Zaro selalu ikhlas dapat membuatkanmu kopi dan menemanimu selama sebulan itu.
Jadi,jangan khawatirkan dia, InsyaAllah dia sudah mendapatkan tempat yang
terbaik disisi-Nya.” Dani tersedu-sedu mendengar cerita itu. Tidak mungkin
Datuk Haikal merekayasa hal itu. Memang Datuk Haikal sudah cukup dekat dengan
Zaro . Dani memeluk ayahnya,sembari mengelap air mata kesedihan di punggung
ayahnya.
Akhirnya Dani ikhlas menerima
kepergian istri tercintanya tersebut. Semua yang dialami Dani sudah tercatat di
catatan takdir Allah, tidak bisa dielakkan. Dani masih tidak bisa melepaskan
kesedihannya selama sebulan. Pada pagi yang cerah dan setelah pulih dari kesedihan
yang mendalam,Dani ,Datuk Haikal ,dan
warga desa membangun sebuah monumen yang terletak di dekat rumah tua keluarga
Haikal, yaitu monumen yang diperuntukkan bagi Zaro.
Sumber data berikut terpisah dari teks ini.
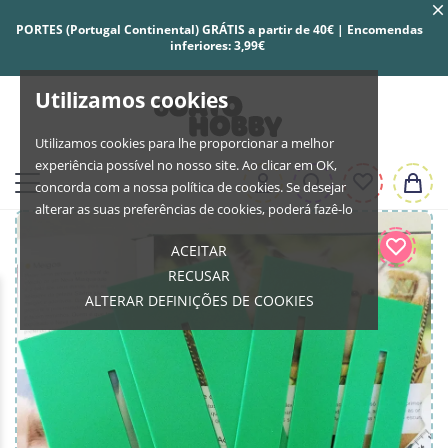
PORTES (Portugal Continental) GRÁTIS a partir de 40€ | Encomendas
inferiores: 3,99€
Utilizamos cookies
Utilizamos cookies para lhe proporcionar a melhor
experiência possível no nosso site. Ao clicar em OK,
concorda com a nossa política de cookies. Se desejar
alterar as suas preferências de cookies, poderá fazê-lo
ACEITAR
RECUSAR
ALTERAR DEFINIÇÕES DE COOKIES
Setelah selesai, Dani
berkata, “Zaro, kalau aku tahu lebih awal bahwasanya kamu pergi secepat ini, aku tidak akan rela kamu
pergi ke bukit itu. Namun, mungkin ini adalah cara terbaik yang Allah berikan
kepadamu dan kepadaku. Semoga kamu selalu dalam lindungan-Nya, sayangku.”
Desir ombak terdengar sepoi-sepoi
dari pinggir laut pada sore hari .Dani mengamati laut dan burung camar . Dani
mengambil buku catatan milik Zaro yang dia temukan di Bukit Jawadi kala
itu.Setelah itu,Dani menulis sebuah puisi tentang Zaro di lembar terakhir buku
itu sambil menatapi mentari yang memerah karena akan tenggelam. Dani telah
kehilangan kaki kirinya. Namun, ada satu yang sangat disesalinya, yaitu
kepergian Zaro, seorang wanita tulus yang jarang ditemukan.